→ VORLIEGENDER TEXT:
###

Künstler Arie Ogen stellt aus
Erinnerung an die verlorene Welt
Vernissage am 27. Oktober
Unkel. „Das Stetl – Erinnerungen an eine verlorene Welt“ ist der Titel einer Ausstellung mit einem Bilderzyklus des jüdischen Künstlers Arie Ogen. Sie zeigen einen großen Reichtum an Facetten jüdischen Lebens.
Seine Bilder haben eine unverkennbare Ausstrahlung. Sie machten ihn zu einem der bekanntesten Künstler in Israel. Die „Bürgerstiftung Unkel Willy-Brandt-Forum“ lädt in Zusammenarbeit mit dem „Verein für Geschichte und Kultur der Juden der Rheinlande e.V.“ zu den folgenden Veranstaltungen ein: Am 27. Oktober um 17 Uhr zur Vernissage der Ausstellung „Das Stetl – Erinnerungen an eine verlorene Welt“ Einführung: Gottfried Herkenrath (Eintritt frei). Am Sonntag, 24. November, um 17 Uhr zur Finissage (Eintritt frei). Ausstellungsdauer: 27. Oktober bis 24. November. Alle Veranstaltungen finden statt im Willy-Brandt-Forum, Unkel, Willy-Brandt-Platz 5.

###

→ BEREITGESTELLTES MATERIAL:
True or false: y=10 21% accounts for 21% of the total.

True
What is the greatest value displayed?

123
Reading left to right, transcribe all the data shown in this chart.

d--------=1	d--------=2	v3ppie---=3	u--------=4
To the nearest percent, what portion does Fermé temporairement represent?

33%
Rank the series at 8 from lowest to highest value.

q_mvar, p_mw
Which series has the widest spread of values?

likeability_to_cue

###

→ AUFGABENSTELLUNG: Gib aus der Ausstellungsankündigung alles von „Seine Bilder haben“ bis hinunter zu „Unkel, Willy-Brandt-Platz 5.“ wortgetreu wieder.

→ LÖSUNG:
Seine Bilder haben eine unverkennbare Ausstrahlung. Sie machten ihn zu einem der bekanntesten Künstler in Israel. Die „Bürgerstiftung Unkel Willy-Brandt-Forum“ lädt in Zusammenarbeit mit dem „Verein für Geschichte und Kultur der Juden der Rheinlande e.V.“ zu den folgenden Veranstaltungen ein: Am 27. Oktober um 17 Uhr zur Vernissage der Ausstellung „Das Stetl – Erinnerungen an eine verlorene Welt“ Einführung: Gottfried Herkenrath (Eintritt frei). Am Sonntag, 24. November, um 17 Uhr zur Finissage (Eintritt frei). Ausstellungsdauer: 27. Oktober bis 24. November. Alle Veranstaltungen finden statt im Willy-Brandt-Forum, Unkel, Willy-Brandt-Platz 5.